[Dataset entries]
■ ■ ■ ■ ■
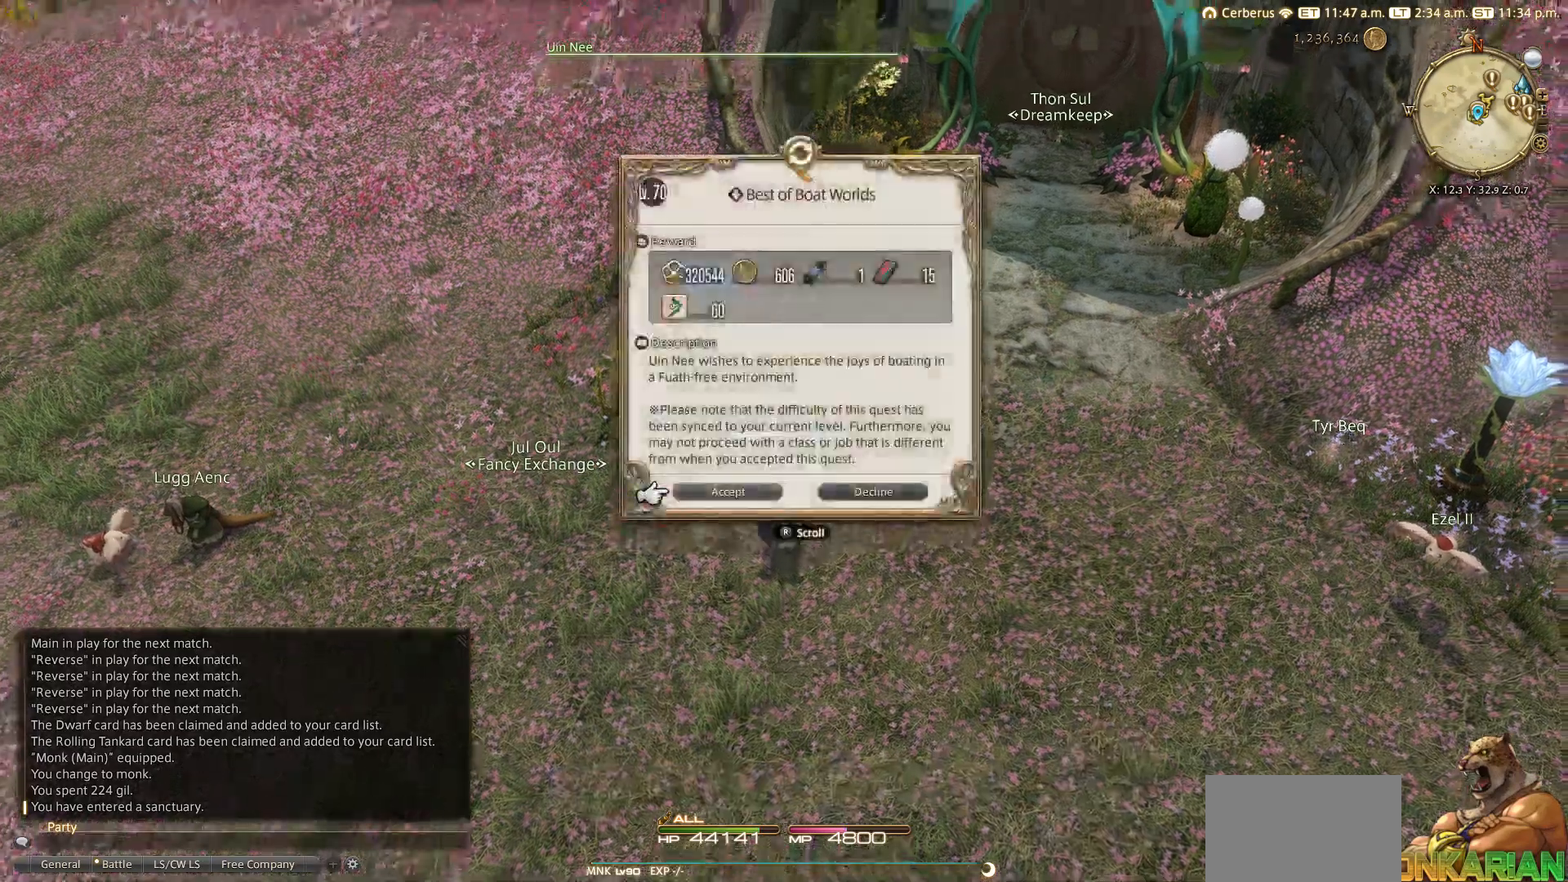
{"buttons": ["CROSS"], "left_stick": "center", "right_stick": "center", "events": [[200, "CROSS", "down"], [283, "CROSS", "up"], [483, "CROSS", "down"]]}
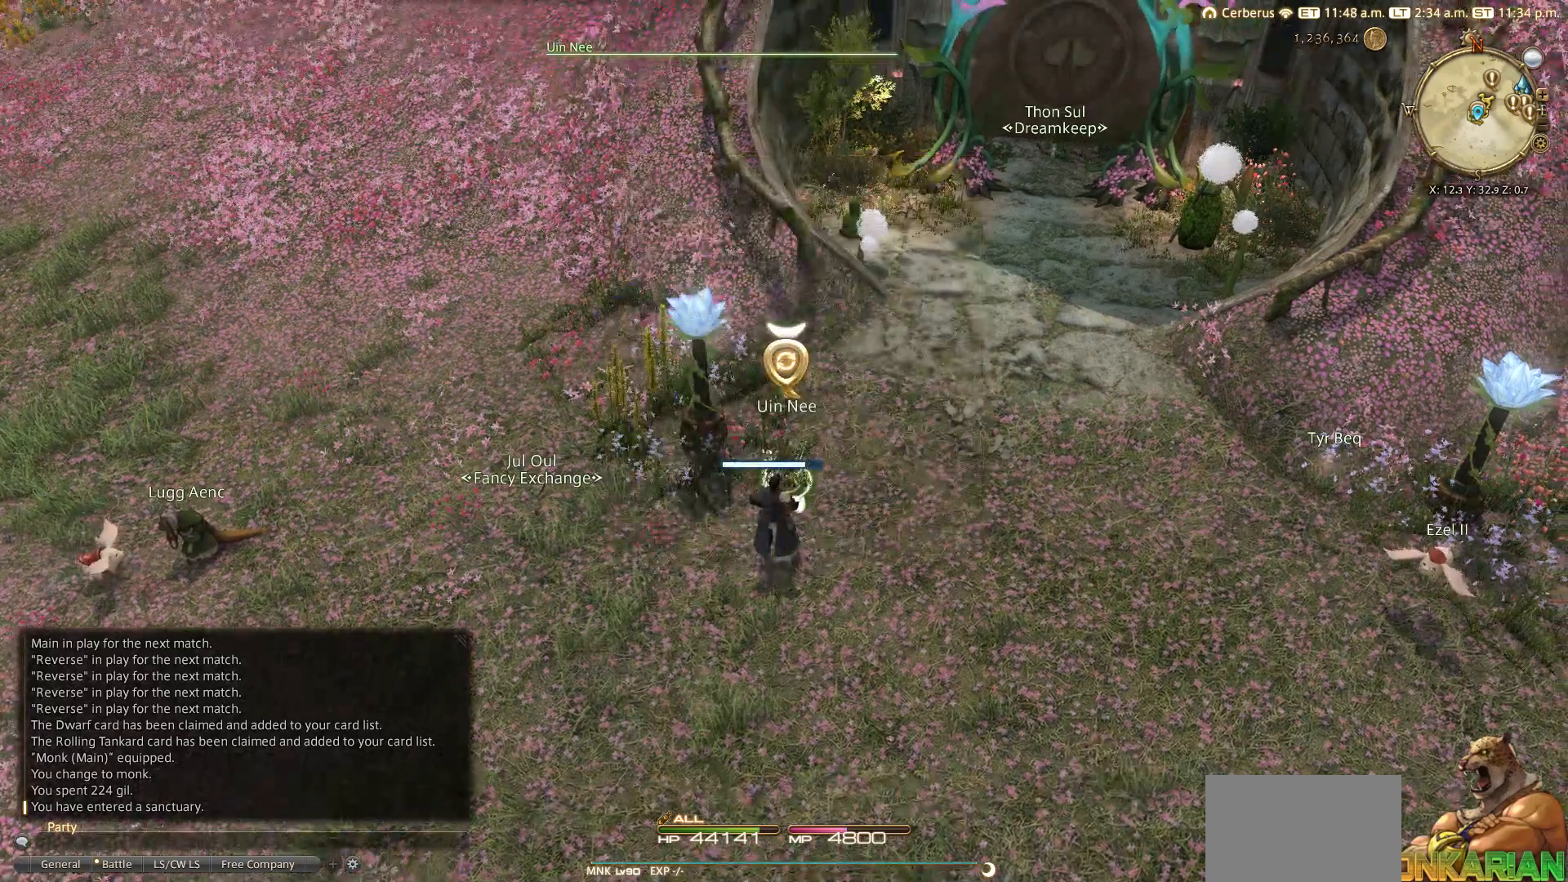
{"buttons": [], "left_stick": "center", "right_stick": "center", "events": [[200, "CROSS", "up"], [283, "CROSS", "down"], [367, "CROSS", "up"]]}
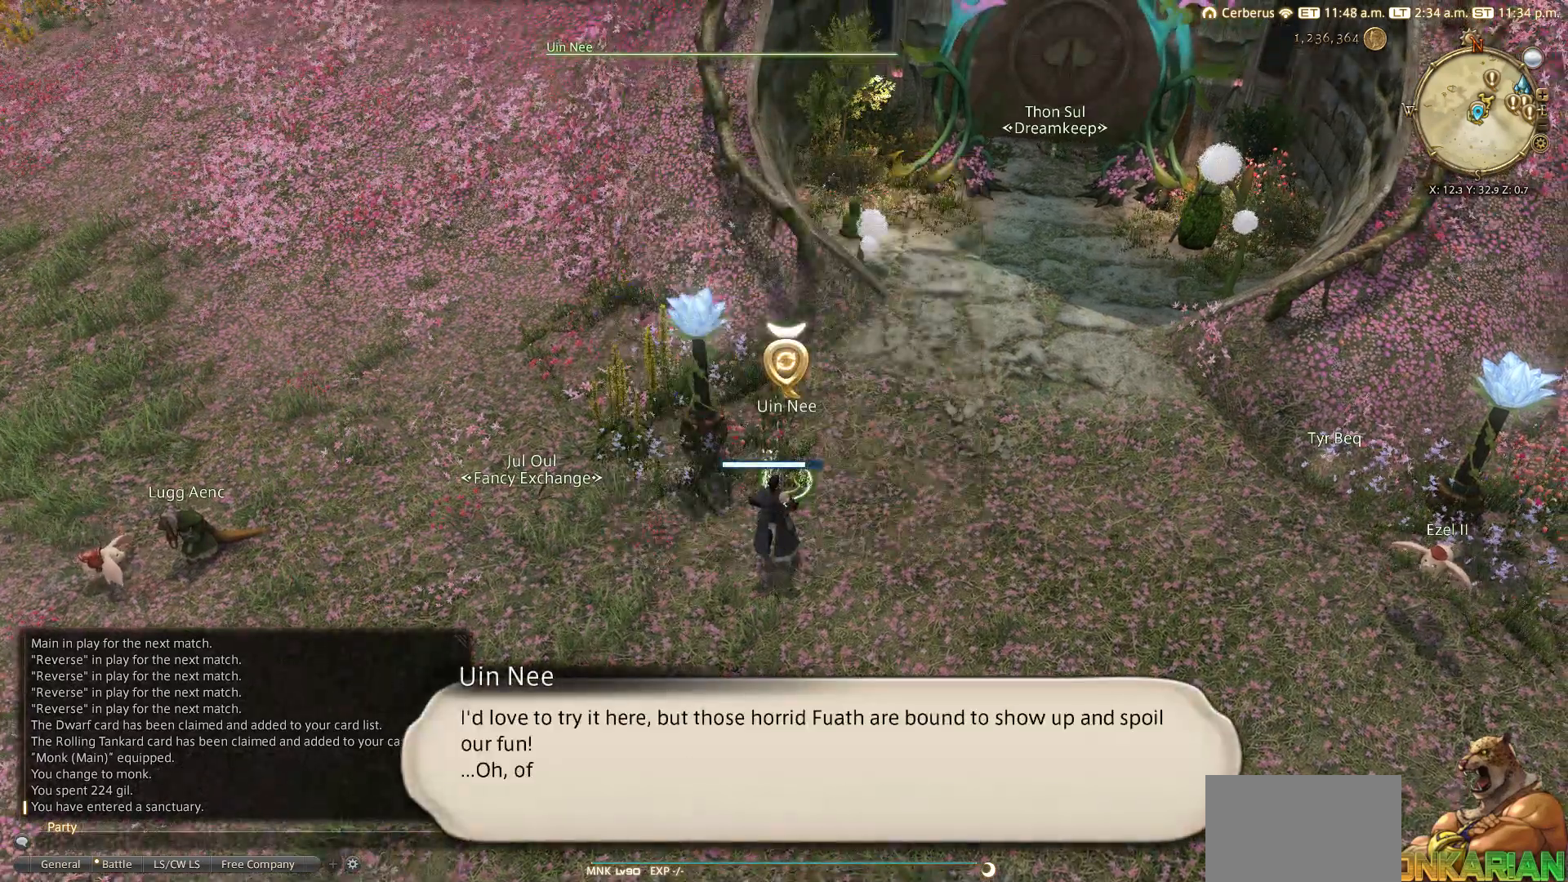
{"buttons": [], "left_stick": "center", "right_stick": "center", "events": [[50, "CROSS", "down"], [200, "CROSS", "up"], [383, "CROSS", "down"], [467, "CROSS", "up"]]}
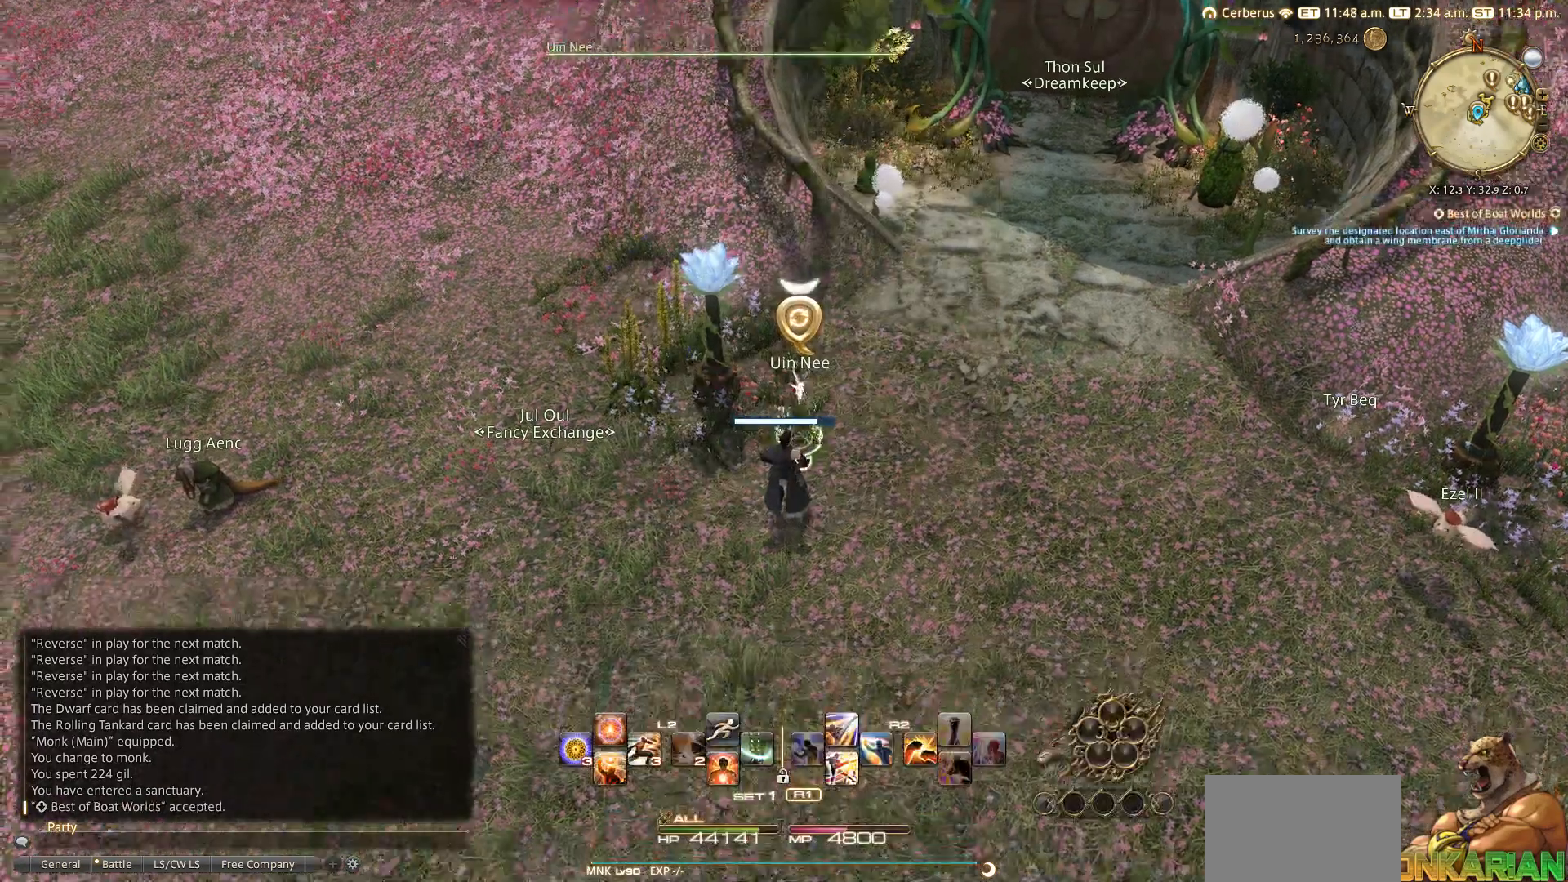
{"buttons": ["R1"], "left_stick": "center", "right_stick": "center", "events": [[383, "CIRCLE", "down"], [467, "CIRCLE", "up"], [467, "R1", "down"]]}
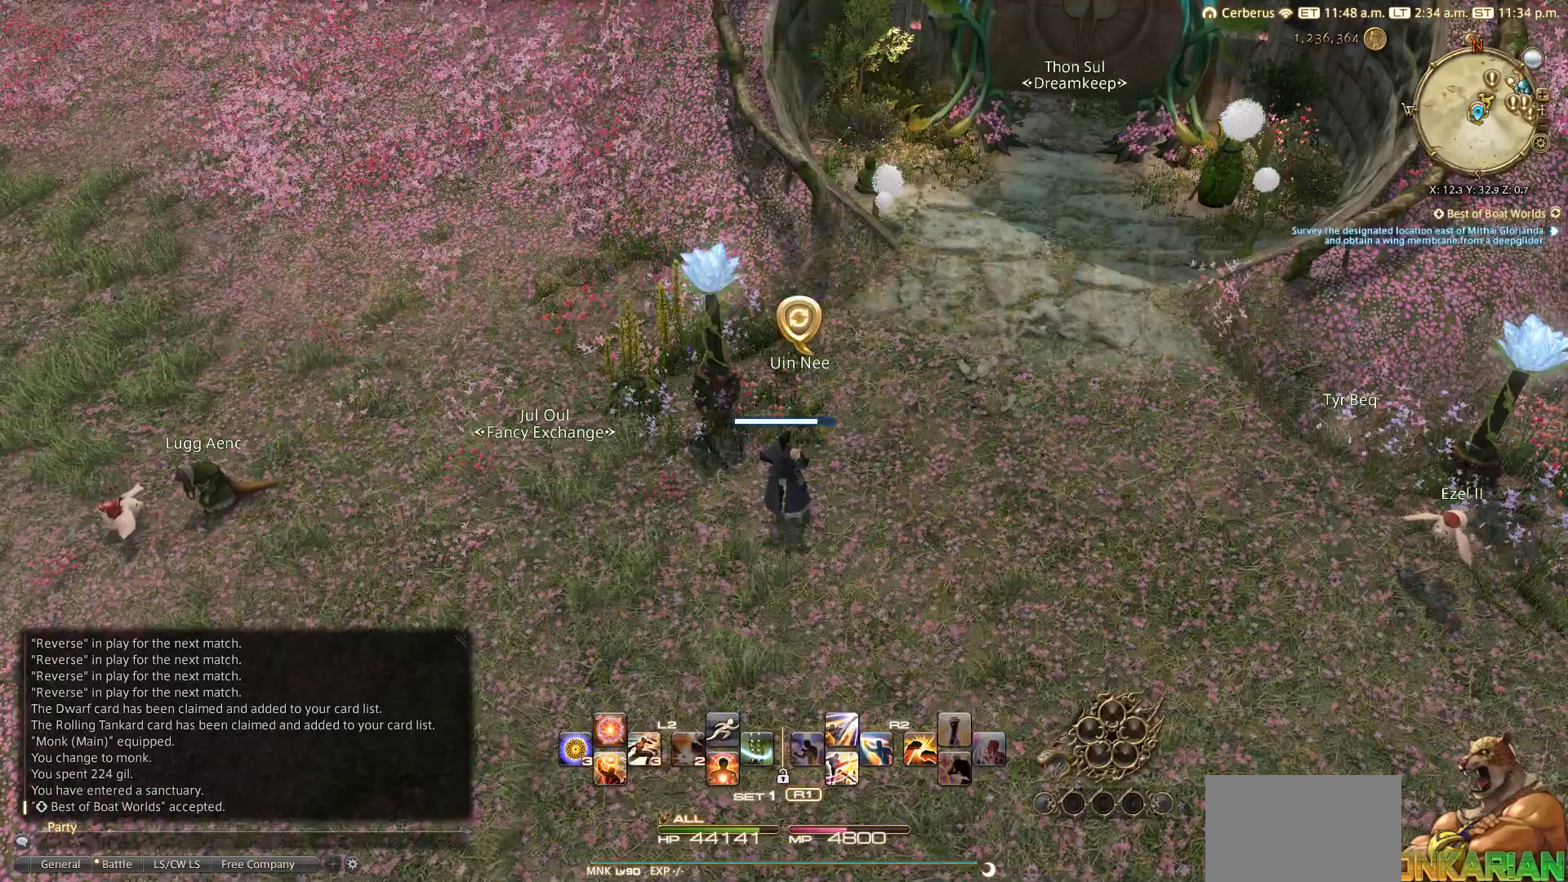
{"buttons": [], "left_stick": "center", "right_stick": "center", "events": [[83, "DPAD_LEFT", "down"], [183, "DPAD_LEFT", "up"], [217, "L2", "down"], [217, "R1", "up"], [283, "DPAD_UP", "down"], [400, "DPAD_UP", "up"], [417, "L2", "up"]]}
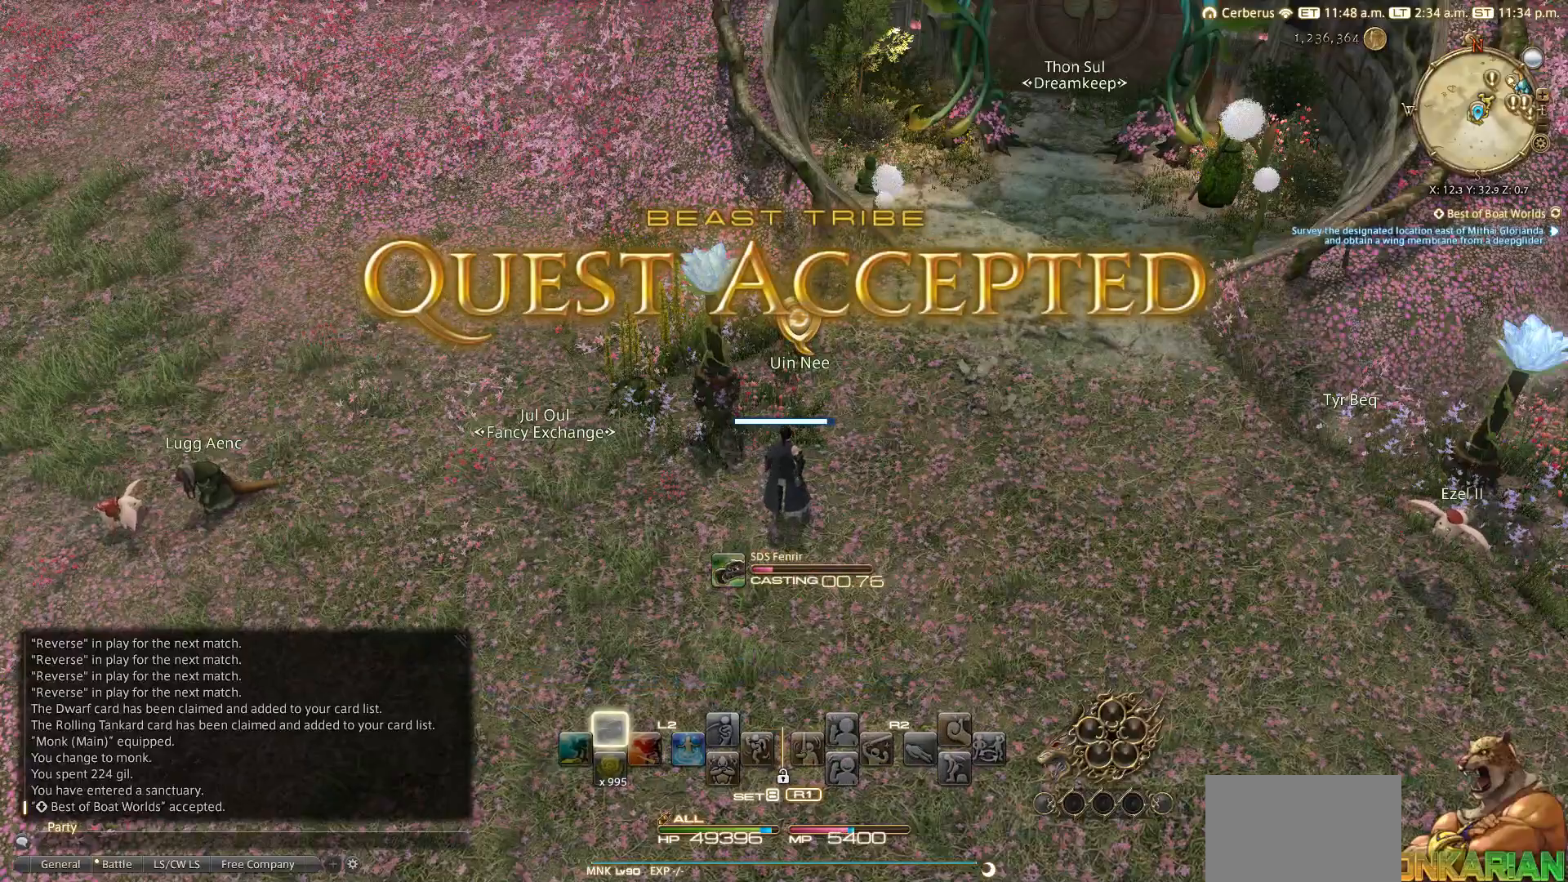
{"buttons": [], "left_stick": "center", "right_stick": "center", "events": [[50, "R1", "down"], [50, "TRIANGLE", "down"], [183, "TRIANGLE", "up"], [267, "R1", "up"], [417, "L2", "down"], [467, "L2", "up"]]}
■ ■ ■ ■ ■
* **Task requirements**:
The required output is every line of the data above, set down exactly and stripped of pictures.

* **Written answer**:
{"buttons": ["CROSS"], "left_stick": "center", "right_stick": "center", "events": [[200, "CROSS", "down"], [283, "CROSS", "up"], [483, "CROSS", "down"]]}
{"buttons": [], "left_stick": "center", "right_stick": "center", "events": [[200, "CROSS", "up"], [283, "CROSS", "down"], [367, "CROSS", "up"]]}
{"buttons": [], "left_stick": "center", "right_stick": "center", "events": [[50, "CROSS", "down"], [200, "CROSS", "up"], [383, "CROSS", "down"], [467, "CROSS", "up"]]}
{"buttons": ["R1"], "left_stick": "center", "right_stick": "center", "events": [[383, "CIRCLE", "down"], [467, "CIRCLE", "up"], [467, "R1", "down"]]}
{"buttons": [], "left_stick": "center", "right_stick": "center", "events": [[83, "DPAD_LEFT", "down"], [183, "DPAD_LEFT", "up"], [217, "L2", "down"], [217, "R1", "up"], [283, "DPAD_UP", "down"], [400, "DPAD_UP", "up"], [417, "L2", "up"]]}
{"buttons": [], "left_stick": "center", "right_stick": "center", "events": [[50, "R1", "down"], [50, "TRIANGLE", "down"], [183, "TRIANGLE", "up"], [267, "R1", "up"], [417, "L2", "down"], [467, "L2", "up"]]}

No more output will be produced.